In the end this struct is what the kernel expects to be passed and which it will use to calculate fcaps. The location of the permitted and inheritable set in struct vfs_ns_cap_data are obvious but the effective set seems to be missing. Whether or not effective caps are set on the file is determined by raising the VFS_CAP_FLAGS_EFFECTIVE bit in the magic_etc mask. The magic_etc member is also used to tell the kernel which fcaps version the vfs is expected to support. The kernel will verify that either XATTR_CAPS_SZ_2 or XATTR_CAPS_SZ_3 are passed as size and are correctly paired with the VFS_CAP_REVISION_2 and VFS_CAP_REVISION_3 flag. If XATTR_CAPS_SZ_2 is set then the kernel will not try to look for a rootid field in the struct it received, i.e. even if you pass a struct vfs_ns_cap_data with a rootid but set XATTR_CAPS_SZ_2 as size parameter and VFS_CAP_REVISION_2 in magic_etc the kernel will be able to ignore the rootid field and instead use the rootid of the current user namespace. This allows the kernel to transparently translate from VFS_CAP_REVISION_2 to VFS_CAP_REVISION_3 fcaps. The main translation mechanism can be found in cap_convert_nscap() and rootid_from_xattr():

* User requested a write of security.capability.  If needed, update the
* xattr to change from v2 to v3, or to fixup the v3 rootid.
* If all is ok, we return the new size, on error return < 0.
int cap_convert_nscap(struct dentry *dentry, void **ivalue, size_t size)
        struct vfs_ns_cap_data *nscap;
        uid_t nsrootid;
        const struct vfs_cap_data *cap = *ivalue;
        __u32 magic, nsmagic;
        struct inode *inode = d_backing_inode(dentry);
        struct user_namespace *task_ns = current_user_ns(),
                *fs_ns = inode->i_sb->s_user_ns;
        kuid_t rootid;
        size_t newsize;

        if (!*ivalue)
                return -EINVAL;
        if (!validheader(size, cap))
                return -EINVAL;
        if (!capable_wrt_inode_uidgid(inode, CAP_SETFCAP))
                return -EPERM;
        if (size == XATTR_CAPS_SZ_2)
                if (ns_capable(inode->i_sb->s_user_ns, CAP_SETFCAP))
                        /* user is privileged, just write the v2 */
                        return size;

        rootid = rootid_from_xattr(*ivalue, size, task_ns);
        if (!uid_valid(rootid))
                return -EINVAL;

        nsrootid = from_kuid(fs_ns, rootid);
        if (nsrootid == -1)
                return -EINVAL;

        newsize = sizeof(struct vfs_ns_cap_data);
        nscap = kmalloc(newsize, GFP_ATOMIC);
        if (!nscap)
                return -ENOMEM;
        nscap->rootid = cpu_to_le32(nsrootid);
        nsmagic = VFS_CAP_REVISION_3;
        magic = le32_to_cpu(cap->magic_etc);
        if (magic & VFS_CAP_FLAGS_EFFECTIVE)
                nsmagic |= VFS_CAP_FLAGS_EFFECTIVE;
        nscap->magic_etc = cpu_to_le32(nsmagic);
        memcpy(&nscap->data, &cap->data, sizeof(__le32) * 2 * VFS_CAP_U32);

        *ivalue = nscap;
        return newsize;


Having fcaps available in user namespaces just makes the argument to always use unprivileged containers even stronger. The Linux Containers Project is also working on a bunch of other kernel- and userspace features to improve unprivileged containers even more. Stay tuned! :)

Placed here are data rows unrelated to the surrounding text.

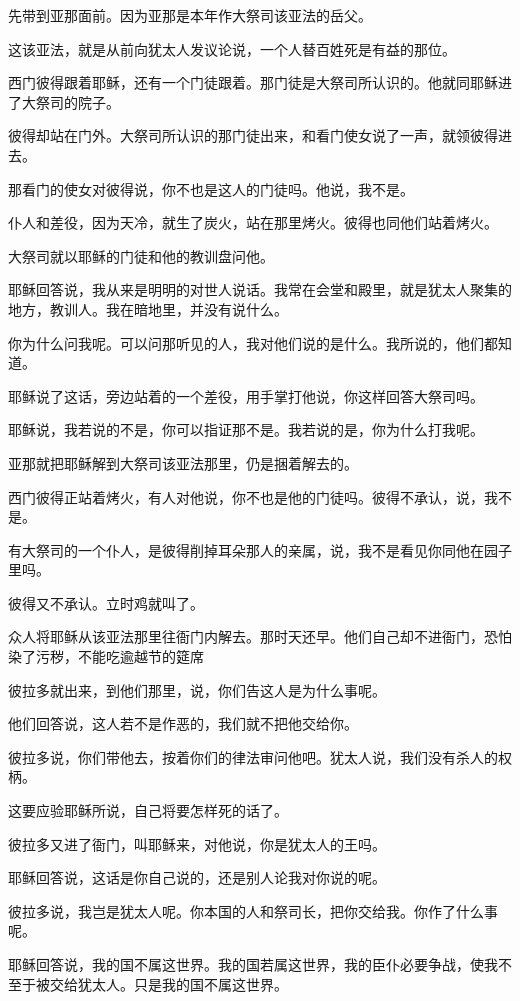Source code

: \documentclass[12pt,oneside]{book}
\begin{document}
先带到亚那面前。因为亚那是本年作大祭司该亚法的岳父。

这该亚法，就是从前向犹太人发议论说，一个人替百姓死是有益的那位。

西门彼得跟着耶稣，还有一个门徒跟着。那门徒是大祭司所认识的。他就同耶稣进了大祭司的院子。

彼得却站在门外。大祭司所认识的那门徒出来，和看门使女说了一声，就领彼得进去。

那看门的使女对彼得说，你不也是这人的门徒吗。他说，我不是。

仆人和差役，因为天冷，就生了炭火，站在那里烤火。彼得也同他们站着烤火。

大祭司就以耶稣的门徒和他的教训盘问他。

耶稣回答说，我从来是明明的对世人说话。我常在会堂和殿里，就是犹太人聚集的地方，教训人。我在暗地里，并没有说什么。

你为什么问我呢。可以问那听见的人，我对他们说的是什么。我所说的，他们都知道。

耶稣说了这话，旁边站着的一个差役，用手掌打他说，你这样回答大祭司吗。

耶稣说，我若说的不是，你可以指证那不是。我若说的是，你为什么打我呢。

亚那就把耶稣解到大祭司该亚法那里，仍是捆着解去的。

西门彼得正站着烤火，有人对他说，你不也是他的门徒吗。彼得不承认，说，我不是。

有大祭司的一个仆人，是彼得削掉耳朵那人的亲属，说，我不是看见你同他在园子里吗。

彼得又不承认。立时鸡就叫了。

众人将耶稣从该亚法那里往衙门内解去。那时天还早。他们自己却不进衙门，恐怕染了污秽，不能吃逾越节的筵席

彼拉多就出来，到他们那里，说，你们告这人是为什么事呢。

他们回答说，这人若不是作恶的，我们就不把他交给你。

彼拉多说，你们带他去，按着你们的律法审问他吧。犹太人说，我们没有杀人的权柄。

这要应验耶稣所说，自己将要怎样死的话了。

彼拉多又进了衙门，叫耶稣来，对他说，你是犹太人的王吗。

耶稣回答说，这话是你自己说的，还是别人论我对你说的呢。

彼拉多说，我岂是犹太人呢。你本国的人和祭司长，把你交给我。你作了什么事呢。

耶稣回答说，我的国不属这世界。我的国若属这世界，我的臣仆必要争战，使我不至于被交给犹太人。只是我的国不属这世界。
\end{document}

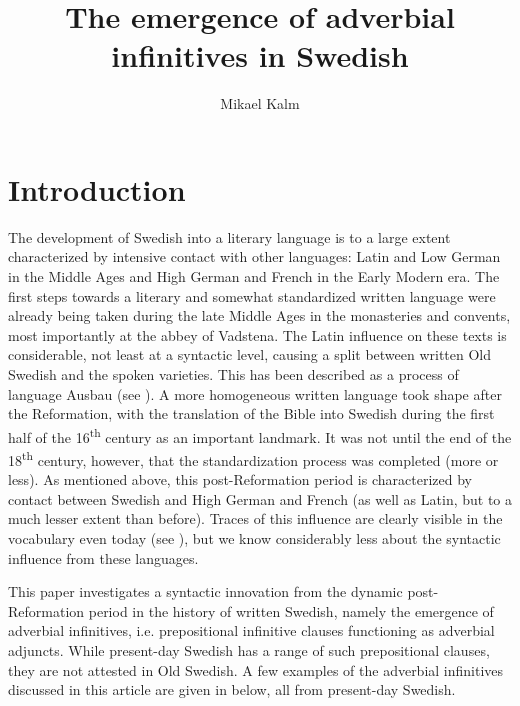 \documentclass[output=paper]{langscibook}
\author{Mikael Kalm\affiliation{Stockholm University}}
\title{The emergence of adverbial infinitives in Swedish}
\begin{document}
\maketitle 



\section{Introduction}\label{sec:kalm:1}\largerpage
The development of Swedish into a literary language is to a large extent characterized by intensive contact with other languages: Latin and Low German in the Middle Ages and High German and French in the Early Modern era. The first steps towards a literary and somewhat standardized written language were already being taken during the late Middle Ages in the monasteries and convents, most importantly at the abbey of Vadstena. The Latin influence on these texts is considerable, not least at a syntactic level, causing a split between written Old Swedish and the spoken varieties. This has been described as a process of language Ausbau (see \citealt{Hoder2009, Hoder2010}). A more homogeneous written language took shape after the Reformation, with the translation of the Bible into Swedish during the first half of the 16\textsuperscript{th} century as an important landmark. It was not until the end of the 18\textsuperscript{th} century, however, that the standardization process was completed (more or less). As mentioned above, this post-Reformation period is characterized by contact between Swedish and High German and French (as well as Latin, but to a much lesser extent than before). Traces of this influence are clearly visible in the vocabulary even today (see \citealt{Teleman2003Swedish,Teleman2003Tradis}), but we know considerably less about the syntactic influence from these languages. 



This paper investigates a syntactic innovation from the dynamic post-Ref\-or\-ma\-tion period in the history of written Swedish, namely the emergence of adverbial infinitives, i.e. prepositional infinitive clauses functioning as adverbial adjuncts. While present-day Swedish has a range of such prepositional clauses, they are not attested in Old Swedish. A few examples of the adverbial infinitives discussed in this article are given in  below, all from present-day Swedish.\largerpage  
\end{document}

  1. While capabilities provide a better mechanism to temporarily and selectively grant privileges to unprivileged processes they are by no means inherently safe. Setting fcaps should still be done rarely. If privilege escalation happens via suid or sgid bits or fcaps doesn’t matter in the end: it’s still a privilege escalation. 

  2. Exactly how to split up the root privilege and how exactly privileges should be implemented (e.g. should they be attached to file descriptors, should they be attached to inodes, etc.) is a good argument to have. For the sake of this article we will skip this discussion and assume the Linux implementation of POSIX capabilities. 

  3. If people are super keen and request this I can make a longer post how exactly they all relate to each other and possibly look at some of the implementation details too.